必要な作業: 「True or false: Екатеринбург」を含む行から始めて「What is the largest slice in the pie chart?」を含む行で終わるまで、両端の行も含めて一字一句そのまま書き写す。画像は回答に入れない。

表示エントリ:

______

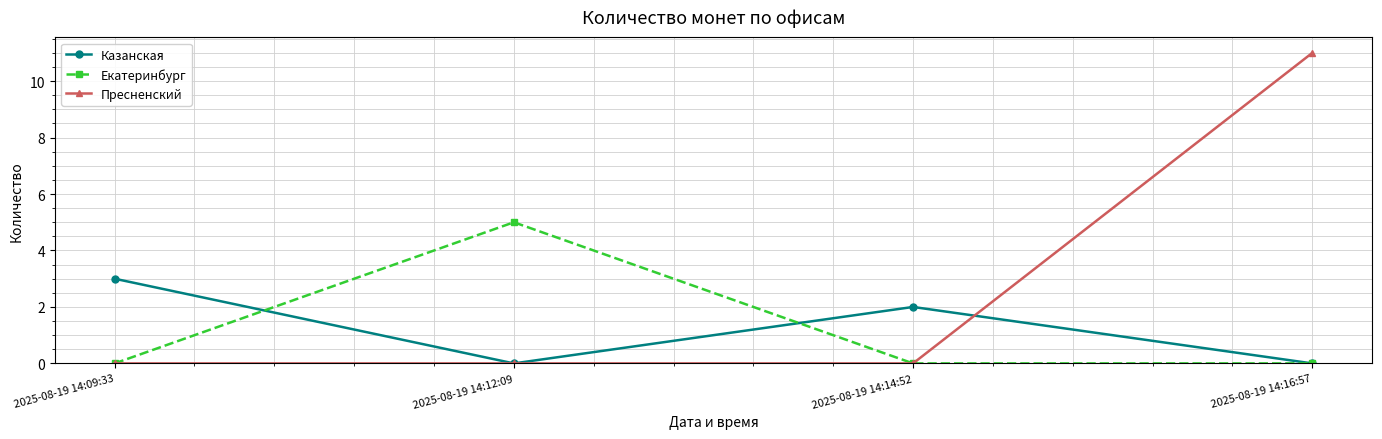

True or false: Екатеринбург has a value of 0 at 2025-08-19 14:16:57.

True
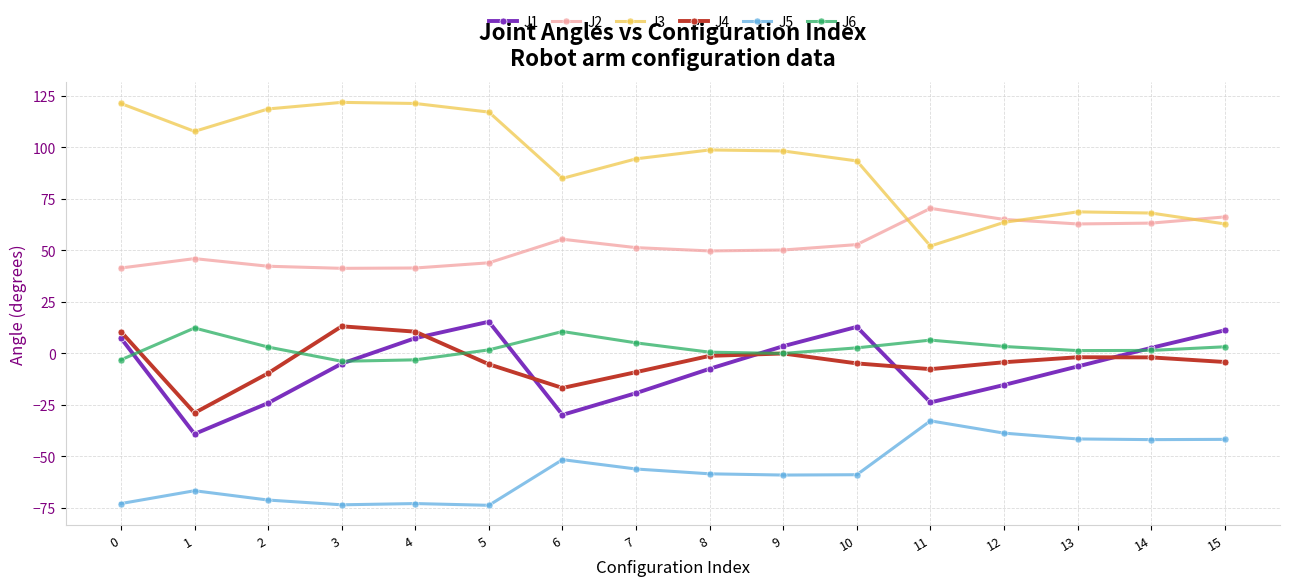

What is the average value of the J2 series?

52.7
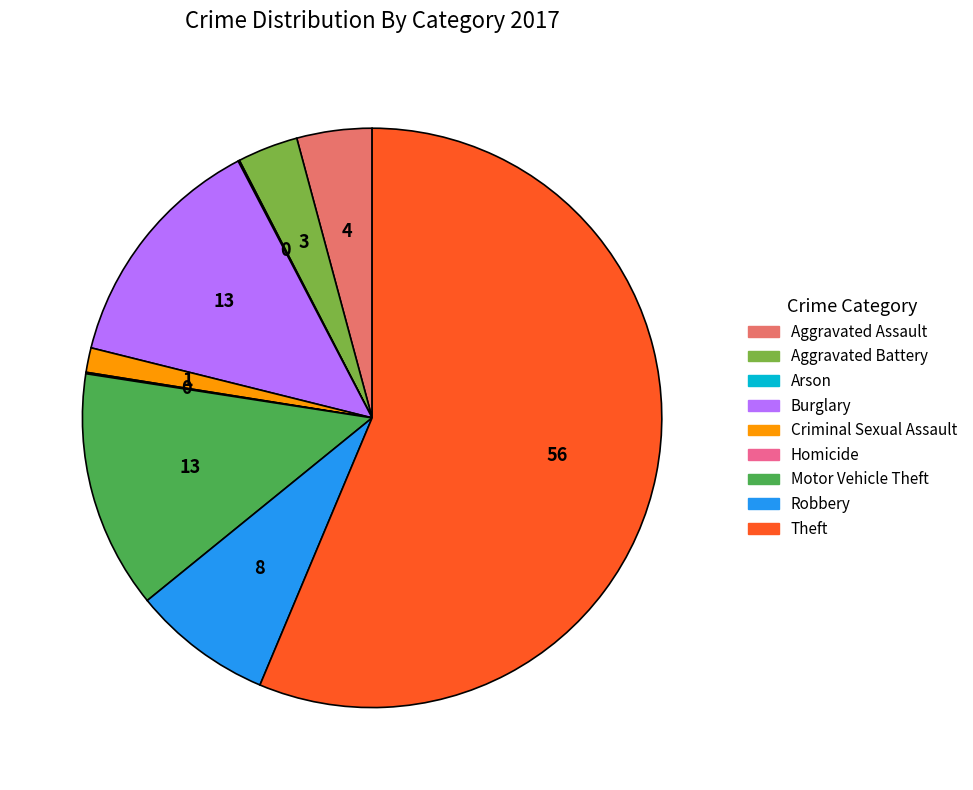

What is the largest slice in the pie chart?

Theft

______

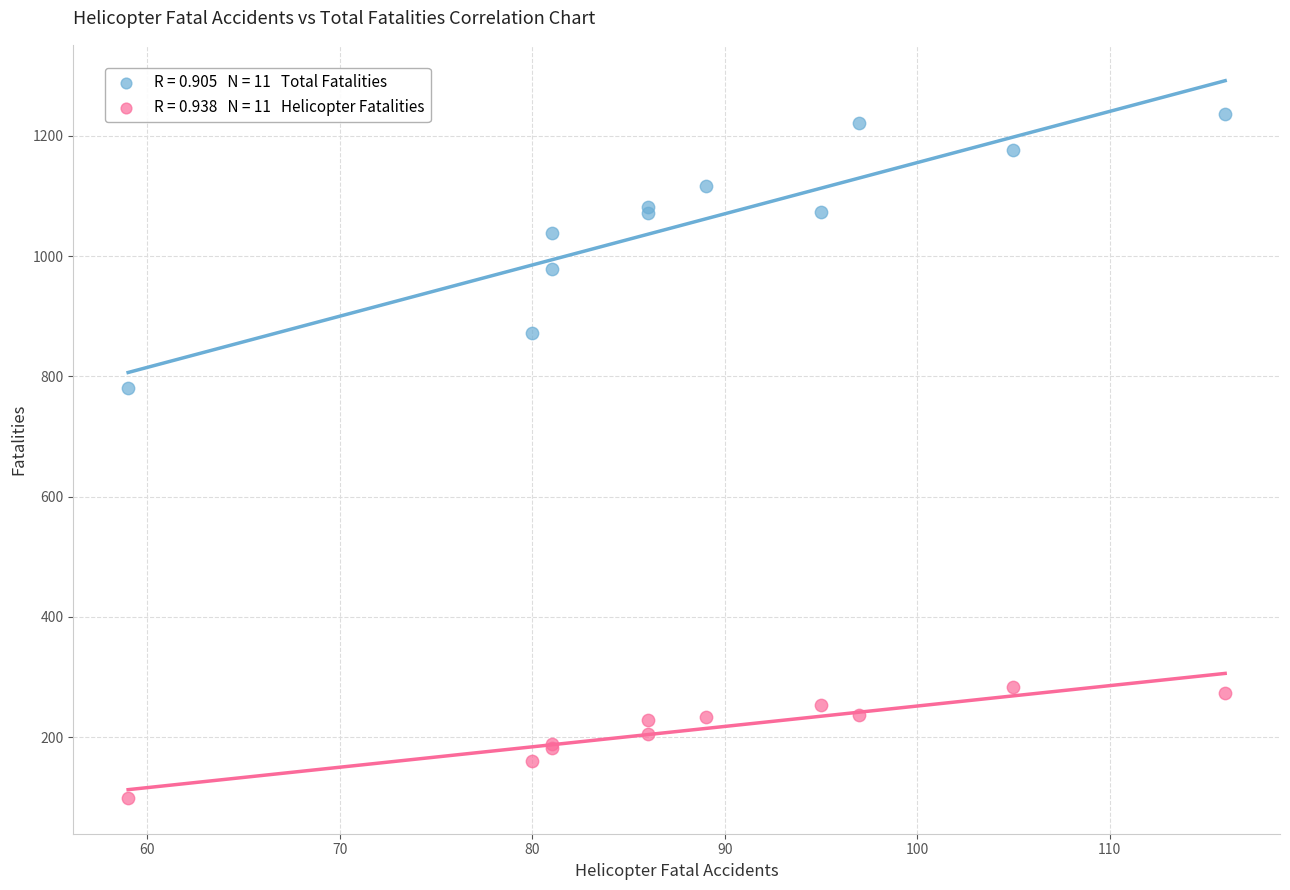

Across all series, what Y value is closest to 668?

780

______

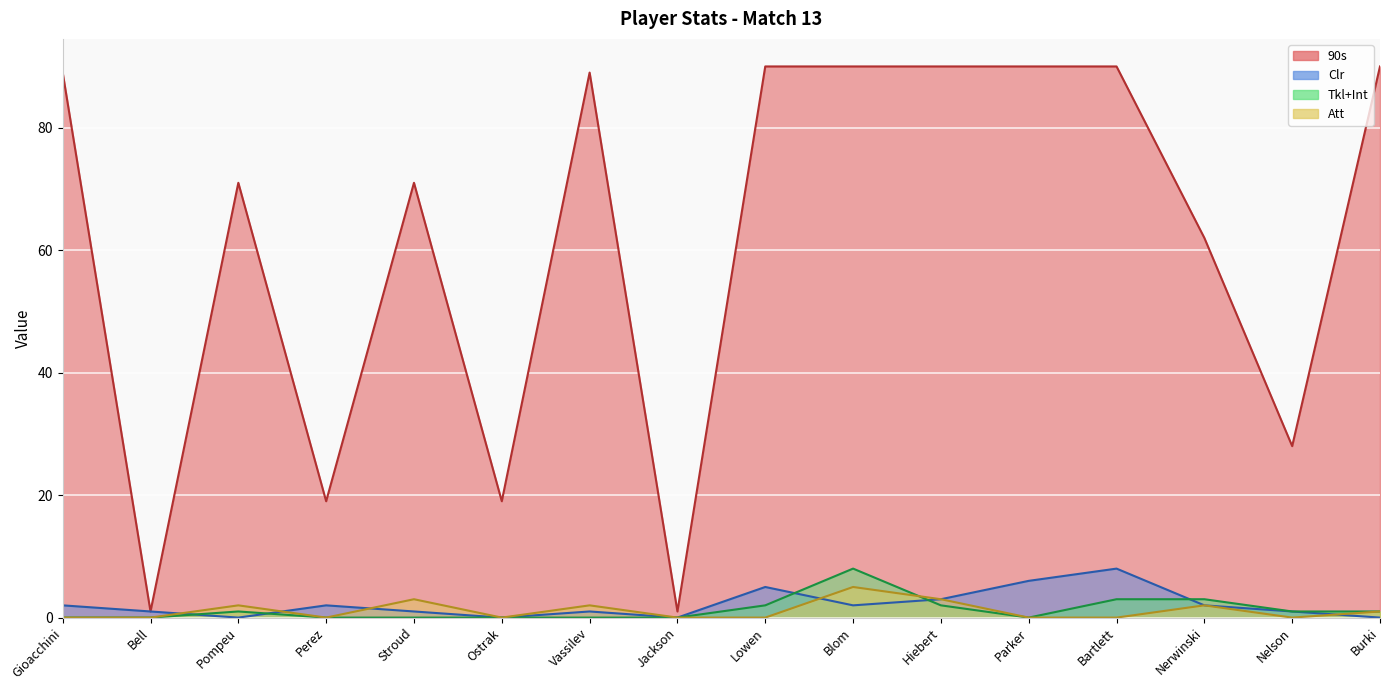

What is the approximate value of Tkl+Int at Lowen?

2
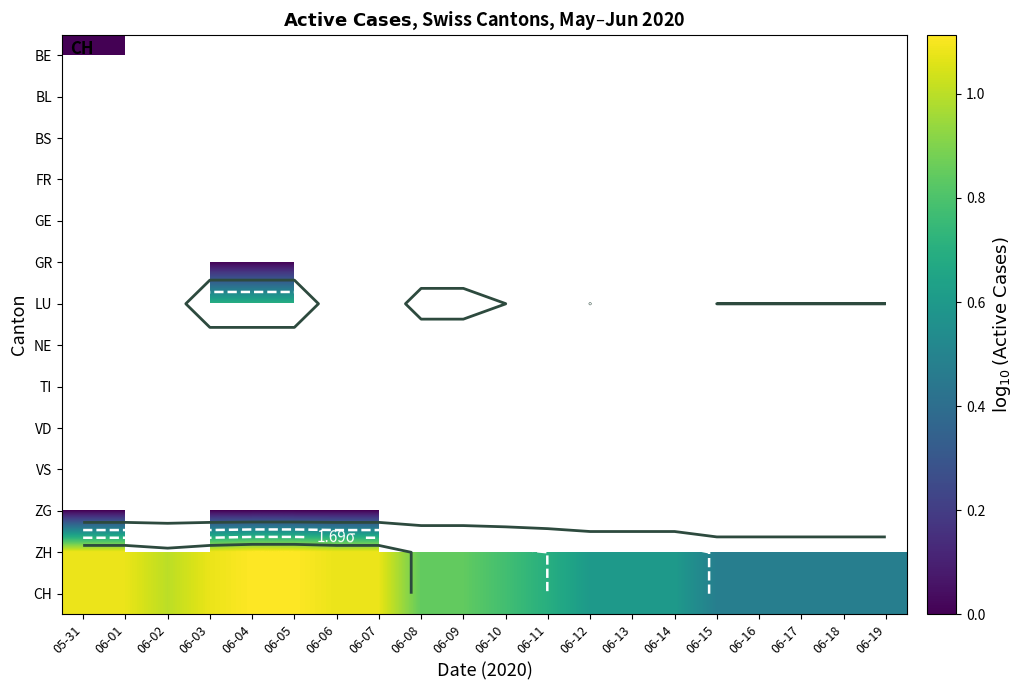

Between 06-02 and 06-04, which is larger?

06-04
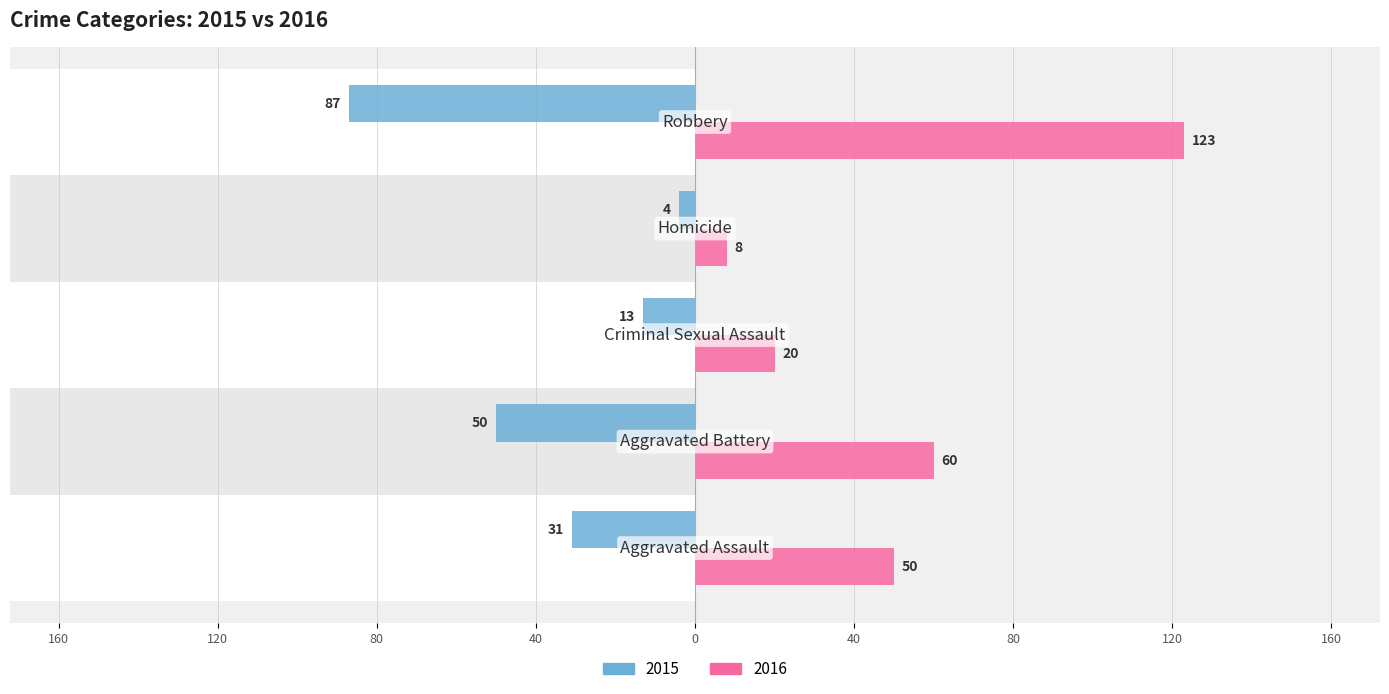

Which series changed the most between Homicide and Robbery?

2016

______

想定解答:
True or false: Екатеринбург has a value of 0 at 2025-08-19 14:16:57.

True

What is the average value of the J2 series?

52.7

What is the largest slice in the pie chart?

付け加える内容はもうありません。